8:50pm THE BAD AND THE BEAUTIFUL
Vincente Minnelli (1952) 118 mins – PG
This rise-and-fall tale of an anti-heroic but charismatic producer (Kirk Douglas) is one of the great films about Hollywood, whose tawdriness is revealed and subsumed by Minnelli’s lush but intense visual style. Playfully reworking the form of Citizen Kane, the life of a “great man” is viewed in flashback and from different perspectives. This self-consciously ironic MGM opus alludes to the legends of Hitchcock, Lewton, Welles, Stroheim and, most potently, David O. Selznick. Featuring an appropriately all-star cast including Lana Turner, Walter Pidgeon, Gilbert Roland and Dick Powell, its emotional centre lies in Grahame’s wonderful Oscar-winning performance.
35mm print courtesy of the BFI National Archive.
7:00pm THE BIG HEAT
Fritz Lang (1953) 90 mins – PG
A searing story of an obsessively self-righteous cop’s (Glenn Ford) determination to smash a crime syndicate responsible for his wife’s death. Of Lang’s American films, this brutish noir most successfully combines a “realist” narrative with the more abstract concerns and design of his German films.
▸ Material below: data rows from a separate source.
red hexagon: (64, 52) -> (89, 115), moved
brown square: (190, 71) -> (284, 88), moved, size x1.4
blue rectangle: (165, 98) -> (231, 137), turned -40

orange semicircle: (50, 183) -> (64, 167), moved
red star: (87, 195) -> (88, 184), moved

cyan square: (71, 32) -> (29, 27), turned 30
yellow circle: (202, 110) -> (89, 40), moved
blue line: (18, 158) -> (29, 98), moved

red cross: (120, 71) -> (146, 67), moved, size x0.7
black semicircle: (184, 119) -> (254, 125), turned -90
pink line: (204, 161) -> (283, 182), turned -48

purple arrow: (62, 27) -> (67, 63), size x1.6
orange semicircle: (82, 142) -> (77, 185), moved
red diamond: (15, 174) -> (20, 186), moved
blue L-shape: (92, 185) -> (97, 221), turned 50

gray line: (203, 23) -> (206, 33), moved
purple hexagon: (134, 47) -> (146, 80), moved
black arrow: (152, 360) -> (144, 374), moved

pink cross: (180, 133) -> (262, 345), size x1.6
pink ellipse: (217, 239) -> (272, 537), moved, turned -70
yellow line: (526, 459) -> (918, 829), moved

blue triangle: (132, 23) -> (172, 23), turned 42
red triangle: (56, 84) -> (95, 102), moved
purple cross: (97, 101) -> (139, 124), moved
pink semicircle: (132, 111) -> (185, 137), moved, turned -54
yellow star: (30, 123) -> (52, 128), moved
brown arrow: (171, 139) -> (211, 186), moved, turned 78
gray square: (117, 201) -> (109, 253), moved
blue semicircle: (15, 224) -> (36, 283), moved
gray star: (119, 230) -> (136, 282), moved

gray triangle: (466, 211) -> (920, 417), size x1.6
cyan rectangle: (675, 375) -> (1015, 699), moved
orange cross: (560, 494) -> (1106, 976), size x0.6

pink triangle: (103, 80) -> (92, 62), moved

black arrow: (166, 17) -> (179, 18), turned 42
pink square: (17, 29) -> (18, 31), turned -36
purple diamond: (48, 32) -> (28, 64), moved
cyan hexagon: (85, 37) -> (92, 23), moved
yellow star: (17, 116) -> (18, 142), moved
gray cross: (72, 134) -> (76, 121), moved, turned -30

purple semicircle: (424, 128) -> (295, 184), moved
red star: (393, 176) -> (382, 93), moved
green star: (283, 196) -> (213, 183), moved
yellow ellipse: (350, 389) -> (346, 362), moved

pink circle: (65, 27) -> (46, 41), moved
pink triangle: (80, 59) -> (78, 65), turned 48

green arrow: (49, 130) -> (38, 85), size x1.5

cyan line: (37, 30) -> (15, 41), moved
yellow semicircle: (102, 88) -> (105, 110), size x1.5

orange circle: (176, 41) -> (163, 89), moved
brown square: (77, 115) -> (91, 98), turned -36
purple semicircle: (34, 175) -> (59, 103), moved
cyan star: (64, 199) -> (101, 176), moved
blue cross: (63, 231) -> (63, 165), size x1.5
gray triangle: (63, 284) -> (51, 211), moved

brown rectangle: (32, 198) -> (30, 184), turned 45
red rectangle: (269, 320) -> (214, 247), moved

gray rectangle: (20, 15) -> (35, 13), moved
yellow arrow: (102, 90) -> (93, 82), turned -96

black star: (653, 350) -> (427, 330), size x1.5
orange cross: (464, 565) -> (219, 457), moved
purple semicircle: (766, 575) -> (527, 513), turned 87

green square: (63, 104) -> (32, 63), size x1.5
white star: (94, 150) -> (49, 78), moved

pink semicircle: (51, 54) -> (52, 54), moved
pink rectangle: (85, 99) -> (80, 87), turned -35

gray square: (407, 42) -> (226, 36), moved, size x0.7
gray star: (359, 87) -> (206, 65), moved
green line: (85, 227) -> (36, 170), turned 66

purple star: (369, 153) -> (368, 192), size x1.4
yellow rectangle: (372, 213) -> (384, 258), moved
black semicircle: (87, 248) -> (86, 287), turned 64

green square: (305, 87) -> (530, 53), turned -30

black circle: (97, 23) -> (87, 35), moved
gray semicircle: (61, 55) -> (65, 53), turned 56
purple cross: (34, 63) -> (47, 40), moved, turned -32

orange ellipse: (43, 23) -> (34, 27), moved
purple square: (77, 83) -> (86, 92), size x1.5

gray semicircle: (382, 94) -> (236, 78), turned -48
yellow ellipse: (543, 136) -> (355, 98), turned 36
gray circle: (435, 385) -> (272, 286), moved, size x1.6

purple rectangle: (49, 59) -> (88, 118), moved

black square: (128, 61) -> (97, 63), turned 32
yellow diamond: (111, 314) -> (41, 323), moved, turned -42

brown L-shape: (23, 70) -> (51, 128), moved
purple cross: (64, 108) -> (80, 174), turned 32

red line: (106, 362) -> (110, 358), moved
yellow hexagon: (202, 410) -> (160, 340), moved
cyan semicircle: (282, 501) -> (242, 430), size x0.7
The relationships between fate, justice, morality, individual guilt and society are traced across the paranoid and dense web-like connections between law enforcement and organised crime. Featuring a memorable young Lee Marvin as a sadistic henchman, it also includes one of Grahame’s most celebrated and sympathetic supporting performances.
8:45pm THE COBWEB
Vincente Minnelli (1955) 134 mins – PG
In a psychiatric clinic in Nebraska, professionals and patients clash over the choice of new drapes for the inhouse library. As with many melodramas, a seemingly insubstantial everyday veneer disguises a deeply sympathetic and troubled portrait of human frailty, conflict, trauma and psychosis. Minnelli’s keen eye for sweeping visuals, lush sets, expressive mise en scène and the suggestive tones of Eastmancolor compliment Grahame’s terrific performance as the flawed, frustrated wife of the clinic’s chief doctor (Richard Widmark). Also starring Lauren Bacall, Lillian Gish, Charles Boyer and Oscar Levant.
7:00pm SUDDEN FEAR
David Miller (1952) 110 mins – PG
Lauded as a “masterpiece” of dramatic construction by François Truffaut in his first-ever review for Cahiers du cinéma, this woman-in-distress noir stars Joan Crawford as a successful middle-aged Broadway playwright whose inheritance becomes the target of her new husband (Jack Palance) and his lover (Grahame, in one of several memorable noir roles from the late 1940s to the mid-1950s). Based on the novel by Edna Sherry and featuring stylish, moody visuals by acclaimed cinematographer Charles Lang, Miller’s film demonstrates Grahame’s brilliant capacity to play off a dominant star performer.
35mm print courtesy of the Chicago Film Society.
Edward Dmytryk (1947) 85 mins – Unclassified 15+
Grahame was nominated for a Best Supporting Actress Oscar for her breakout role as the brazen bar girl, Ginny Tremaine, in this early Hollywood treatment of antisemitism. Loosely based on Richard Brooks’ 1945 novel The Brick Foxhole, the film also explores the plight of soldiers, as trained killers, transitioning to civilian life and the dangers of demobilisation. Featuring a stellar cast of male actors including Robert Mitchum, Robert Young, Richard Benedict and Robert Ryan, it earned Dmytryk an Oscar nomination for Best Director and won the Best Social Film award at the 1947 Cannes Film Festival.
35mm print courtesy of the BFI National Archive.